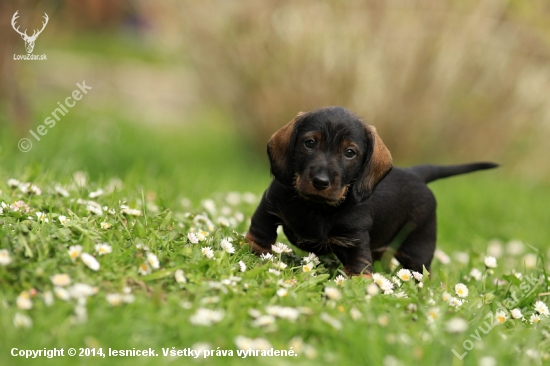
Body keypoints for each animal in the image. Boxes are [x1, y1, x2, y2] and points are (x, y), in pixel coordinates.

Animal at [248, 107, 498, 276]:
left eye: (350, 153)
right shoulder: (269, 207)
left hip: (419, 248)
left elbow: (359, 269)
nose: (320, 181)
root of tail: (416, 174)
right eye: (309, 143)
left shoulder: (355, 239)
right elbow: (260, 235)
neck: (316, 207)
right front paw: (255, 256)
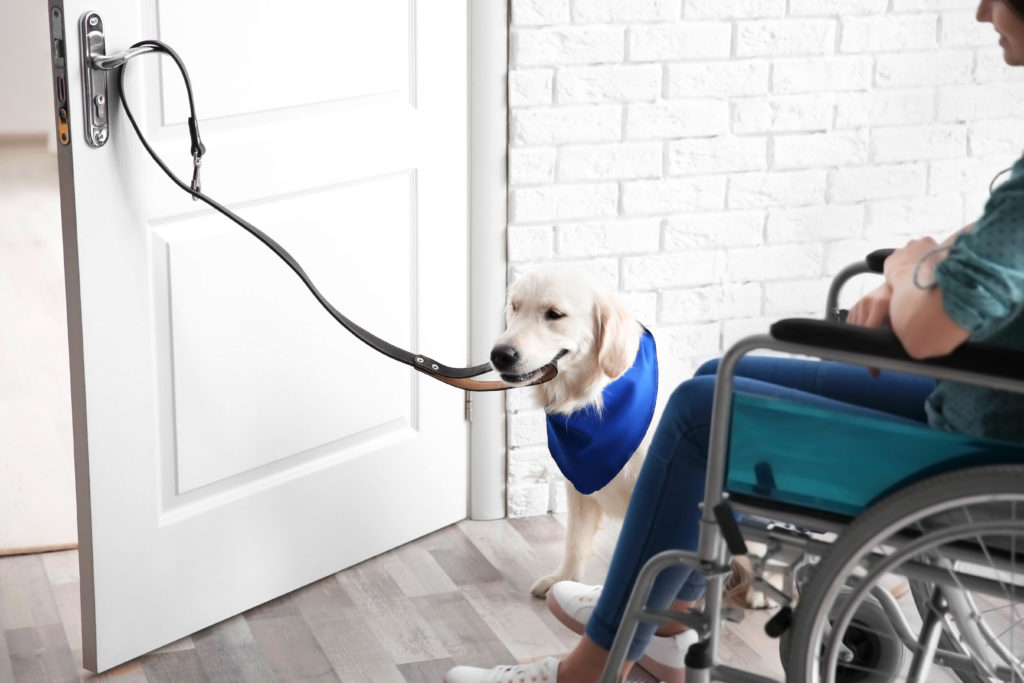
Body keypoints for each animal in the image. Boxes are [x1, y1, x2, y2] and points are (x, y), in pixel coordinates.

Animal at [489, 266, 770, 610]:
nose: (499, 355)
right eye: (514, 307)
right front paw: (562, 580)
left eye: (554, 314)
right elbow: (575, 542)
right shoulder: (578, 485)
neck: (593, 397)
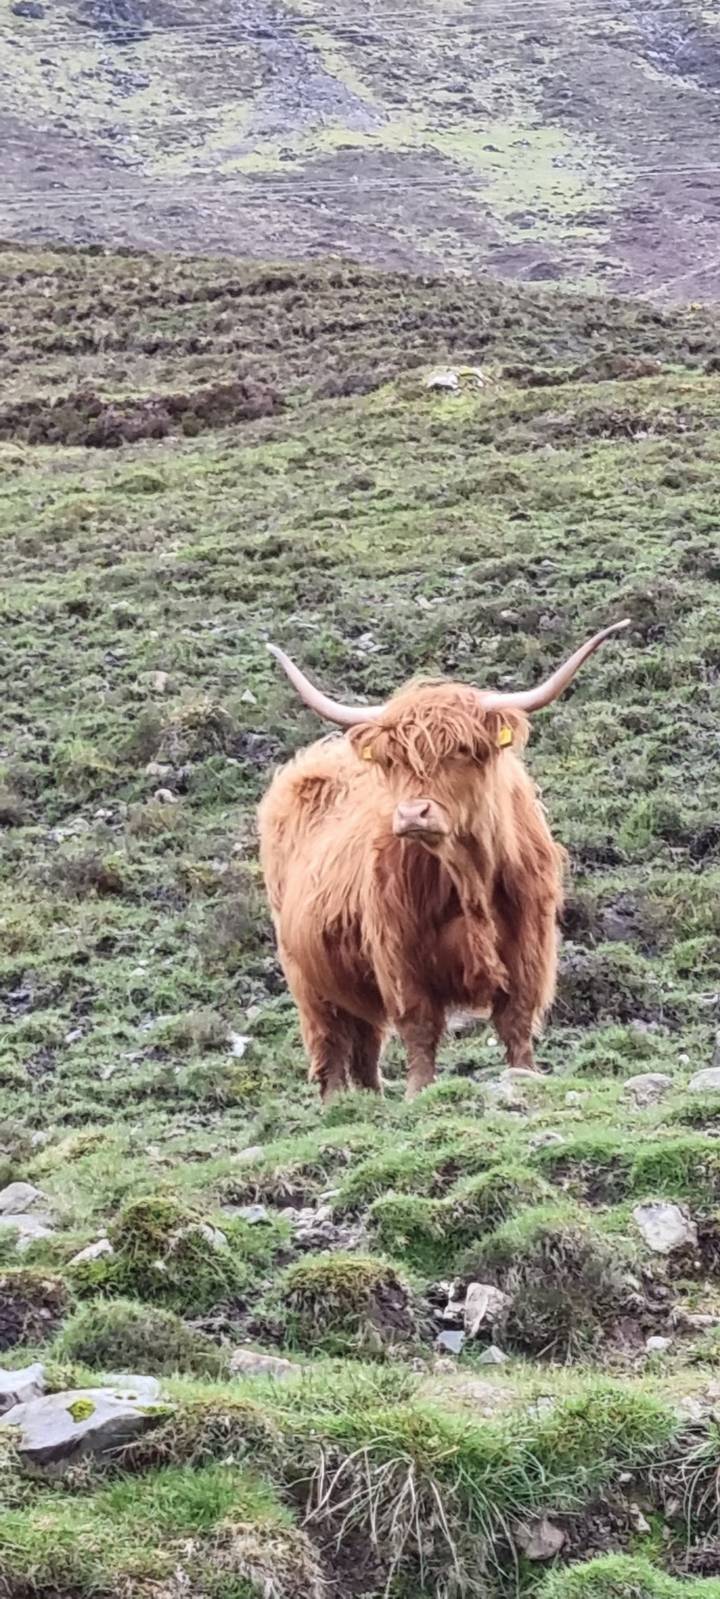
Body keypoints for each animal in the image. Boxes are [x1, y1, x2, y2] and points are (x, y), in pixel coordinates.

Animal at [258, 620, 629, 1100]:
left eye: (461, 751)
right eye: (394, 760)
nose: (412, 814)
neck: (469, 876)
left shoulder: (530, 944)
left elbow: (516, 1019)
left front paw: (524, 1075)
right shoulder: (399, 951)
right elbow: (418, 1024)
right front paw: (419, 1091)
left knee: (365, 1046)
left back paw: (373, 1099)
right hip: (307, 974)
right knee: (330, 1044)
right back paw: (339, 1102)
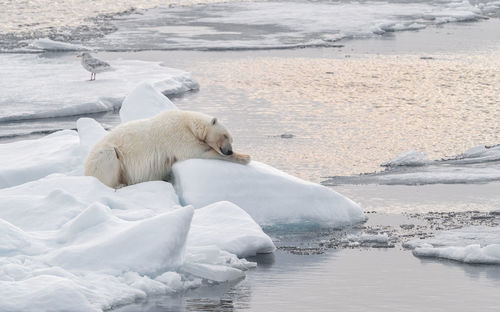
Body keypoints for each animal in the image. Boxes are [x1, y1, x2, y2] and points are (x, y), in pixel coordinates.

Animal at [85, 110, 252, 188]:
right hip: (105, 155)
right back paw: (119, 184)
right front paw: (245, 157)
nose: (229, 151)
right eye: (225, 136)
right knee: (108, 158)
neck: (188, 122)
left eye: (231, 139)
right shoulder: (176, 133)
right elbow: (195, 151)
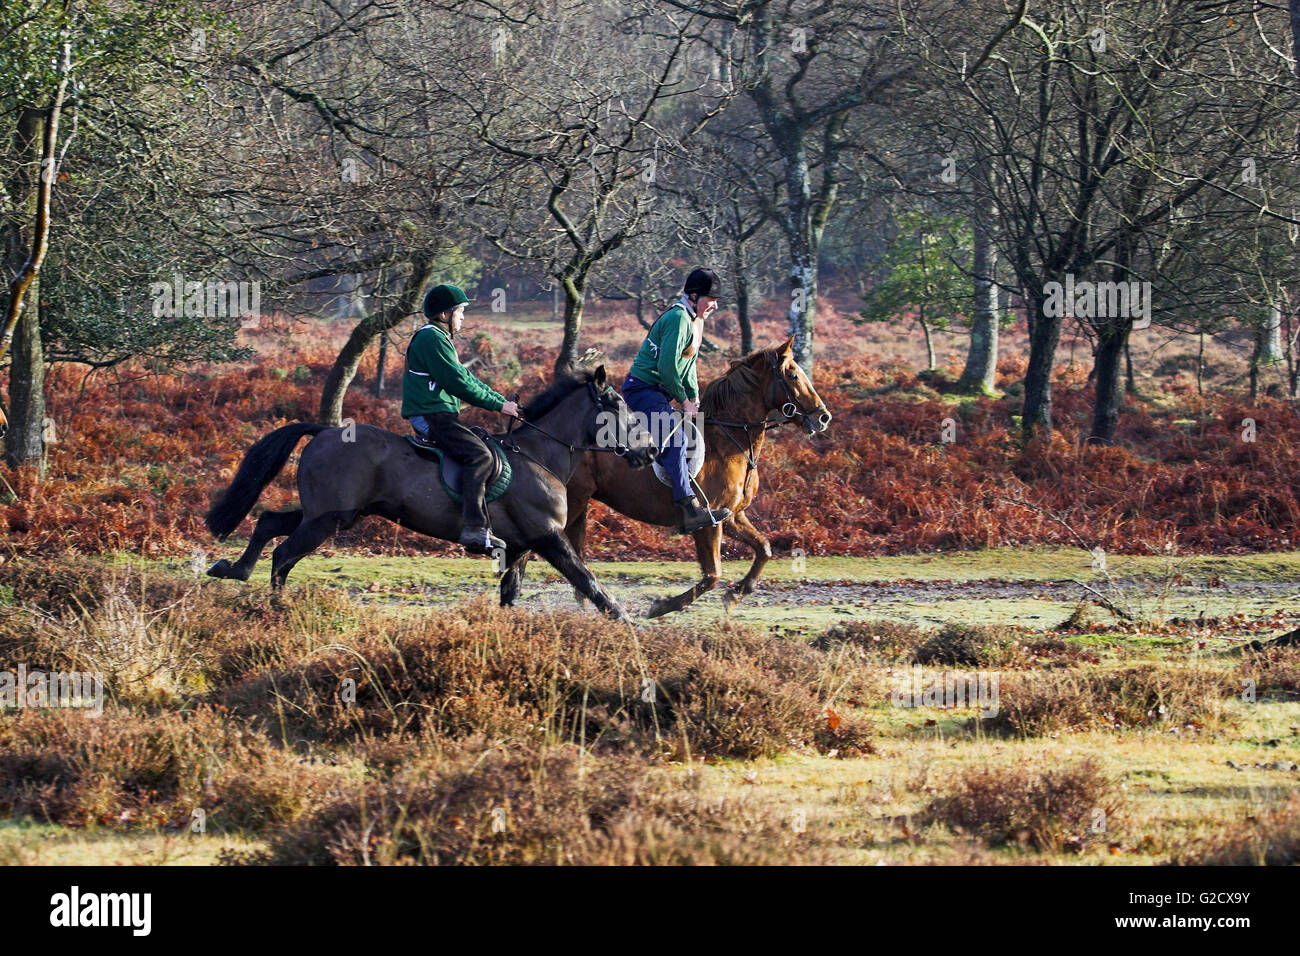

§ About this task
Set down exactly the lines between the line containing "nose: (499, 355)" and the end of the records above, both ends included; pictures stay out.

§ Exercise answer
nose: (499, 355)
right eye: (514, 307)
right front paw: (562, 580)
left eye: (554, 314)
right elbow: (575, 542)
right shoulder: (578, 485)
neck: (593, 397)
Body keypoints for each animal in the image. Boxes are [x1, y1, x2, y2] and points are (x, y), in pixel coordinates.

Animal at [258, 620, 629, 1100]:
left eye: (461, 751)
right eye: (394, 760)
nose: (412, 814)
neck: (469, 876)
left shoulder: (530, 944)
left elbow: (516, 1019)
left front paw: (524, 1075)
right shoulder: (399, 951)
right elbow: (418, 1024)
right front paw: (419, 1091)
left knee: (365, 1046)
left back paw: (373, 1099)
right hip: (307, 974)
right knee: (330, 1044)
right back paw: (339, 1102)
Body keypoints for each animal in the image. Boxes are [x1, y1, x2, y2] and points are (x, y), in pixel coordinates.

Animal at [85, 110, 252, 188]:
right hip: (105, 155)
right back paw: (119, 184)
right front paw: (245, 157)
nose: (229, 151)
right eye: (225, 136)
right knee: (108, 158)
neck: (188, 122)
left eye: (231, 139)
right shoulder: (176, 133)
right elbow: (195, 151)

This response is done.